By Jeff White (jwhite@virginia.edu)
VirginiaSports.com
CHARLOTTESVILLE, Va. — University of Virginia athletic director Carla Williams likes to leave the windows of her McCue Center office open, better to hear the sounds of construction outside the building. The noise rarely abates.
“All day, every day,” Williams said, smiling. “I love it.”
From her office on the top floor, Williams can look out and see UVA’s new football operations center starting to take shape. Work started last summer on the $80 million facility, which will cover 90,000 square feet and is scheduled to open in the spring of 2024.
“Football has a special place at UVA, and now our football program will have a very special place to call home,” University president Jim Ryan said at the groundbreaking ceremony last June.
New home loading… 🤩🚧🦺🛠️#UVAStrong | #GoHoos⚔️ pic.twitter.com/ljxtGKLMRZ
— Virginia Football (@UVAFootball) January 17, 2023
The football center is not the only new construction planned for that area. Site work is set to begin this spring on the $75 million Olympic Sports Center, a project that will include renovation of the McCue Center, which has housed UVA’s football program since 1991.
At a meeting of UVA’s Board of Visitors last month, the Building and Grounds Committee approved the schematic design of the Olympic Sports Center, which is scheduled to open in the spring of 2025.
“This is absolutely transformational,” said Lars Tiffany, head coach of the UVA men’s lacrosse team.
Tiffany, who guided the Cavaliers to NCAA titles in 2019 and 2021, said he remembers the day last year when he learned “that the Olympic Sports Center was now a priority, and driven not only by [athletic] administration but University administration. I’ve told people that’s the third-best day I’ve had at UVA as the men’s lacrosse coach, and the other two are pretty obvious.”
Being able to share renderings of and plans for the Olympic Sports Center with recruits has helped his program tremendously, Tiffany said. So has the ongoing work on the football operations center.
“I’ve sent pictures of that to recruits and told them, ‘This is not ours, but it’s the beginning of what’s going to happen on the east side of McCue,’ ” Tiffany said.
For many years, the locker rooms for Cavalier field hockey, men’s cross country, men’s track & field, women’s cross country, women’s track & field, men’s lacrosse, women’s lacrosse, men’s soccer, women’s soccer and rowing were in University Hall.
By the end of 2018, however, those teams had moved into locker rooms at the new Training Grounds, a group of trailers set up on the site of the former Onesty Hall parking lot, and U-Hall was demolished in the spring of 2019. Also at the Training Grounds are units devoted to strength and conditioning, academic advising, sports nutrition and equipment.
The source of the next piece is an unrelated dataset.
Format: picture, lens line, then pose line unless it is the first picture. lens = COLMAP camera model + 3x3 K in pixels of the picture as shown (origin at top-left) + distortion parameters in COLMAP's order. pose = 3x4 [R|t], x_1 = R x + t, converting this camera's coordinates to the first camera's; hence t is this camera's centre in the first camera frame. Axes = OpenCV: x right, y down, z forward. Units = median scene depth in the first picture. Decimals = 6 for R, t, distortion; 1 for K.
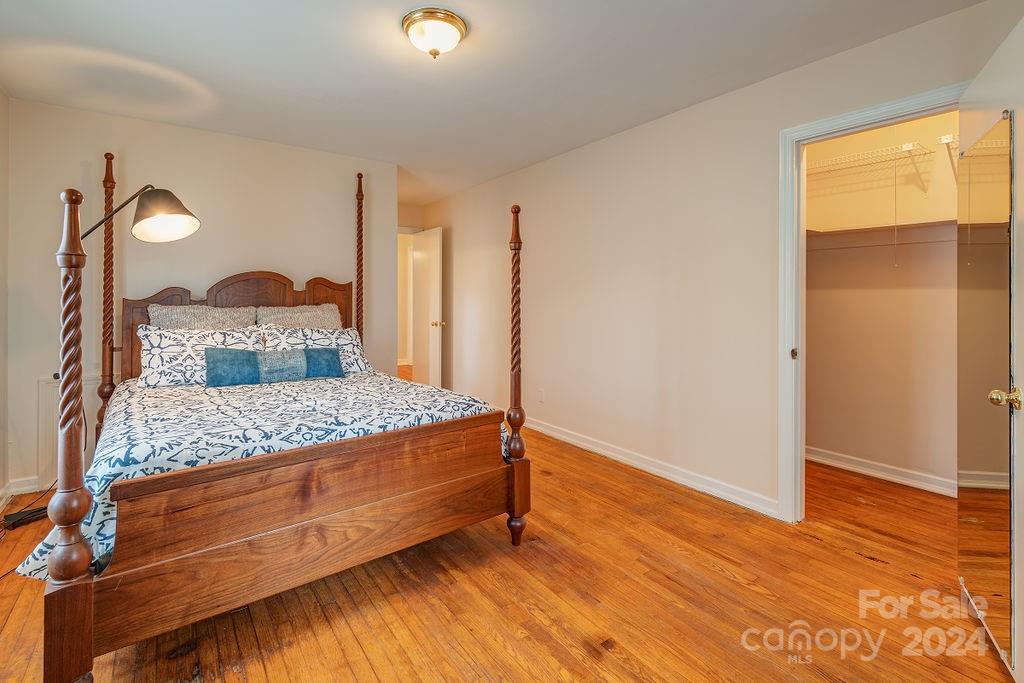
lens RADIAL K [[485.3, 0, 511.4], [0, 485.3, 283.1], [0, 0, 1]] dist [0.018852, 0.000236]
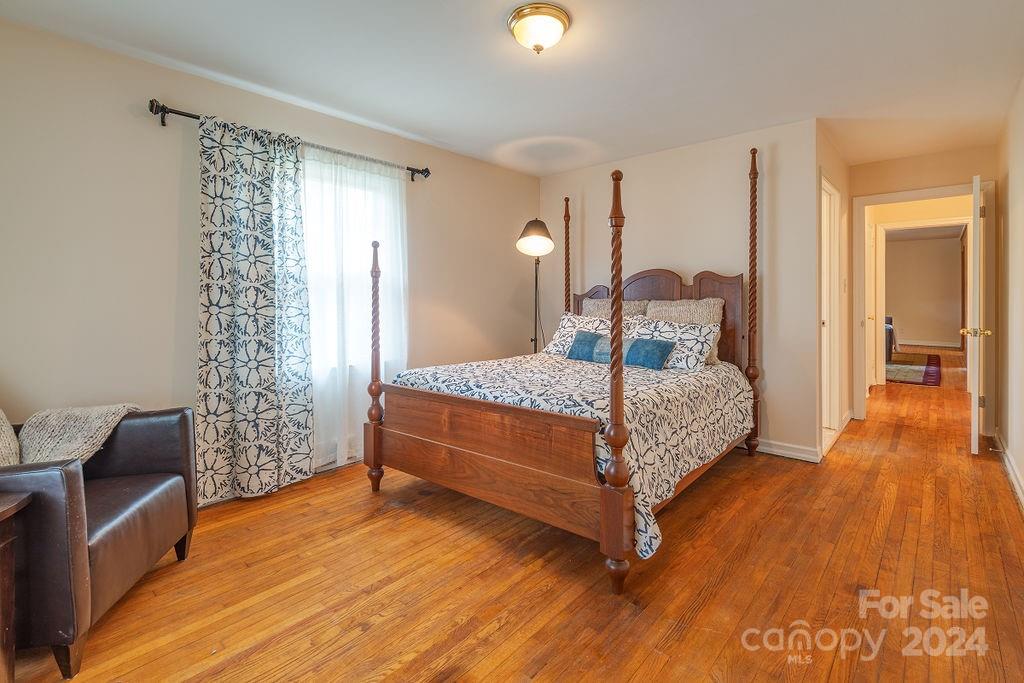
lens RADIAL K [[479.7, 0, 513.7], [0, 479.7, 294.3], [0, 0, 1]] dist [0.022494, -0.000410]
pose [[0.217579, -0.008829, -0.976003, 0.848101], [0.032404, 0.999473, -0.001817, 0.043848], [0.975505, -0.031231, 0.217750, 0.754369]]
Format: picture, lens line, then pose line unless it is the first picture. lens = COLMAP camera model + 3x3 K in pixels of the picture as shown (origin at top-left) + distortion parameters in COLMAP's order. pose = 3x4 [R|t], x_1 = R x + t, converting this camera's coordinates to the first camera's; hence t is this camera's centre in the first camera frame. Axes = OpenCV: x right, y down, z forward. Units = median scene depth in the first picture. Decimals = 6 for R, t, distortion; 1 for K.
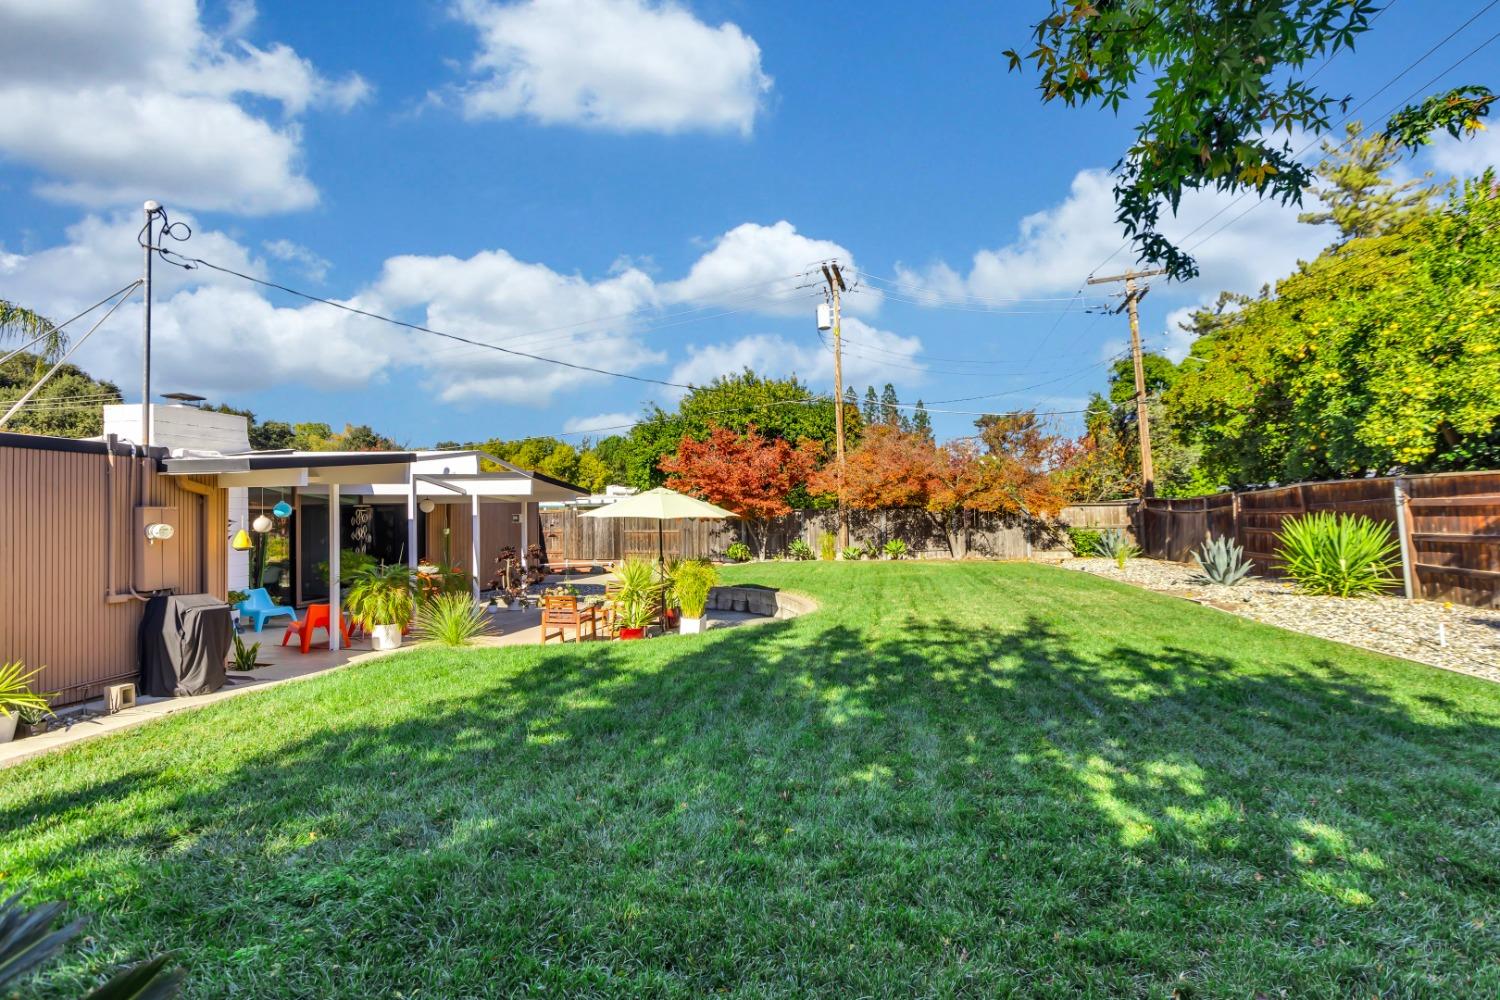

“You have to really appreciate the student-athletes who sacrificed by not having a permanent home,” Williams said. “[The Olympic Sports Center] will be great for them. It’ll be great for those sports programs and the coaches.”
For men’s lacrosse, which has about 45 players on its roster, its Training Ground locker room is “cozy. We know each other well,” Tiffany said, laughing. “We are sardined in there.”
If the setup has been less than ideal, the programs housed in the Training Grounds have, with few exceptions, still managed to shine. Among other accomplishments in recent years: Men’s lacrosse has won two NCAA titles, field hockey has reached the NCAA tournament’s final four, men’s soccer and women’s soccer have advanced to their respective College Cups, rowing has remained a top-10 program nationally, and track & field has had two NCAA individual champions and multiple All-Americans.
“Can you imagine the incredible boost to these programs once they have a permanent home?” Williams said.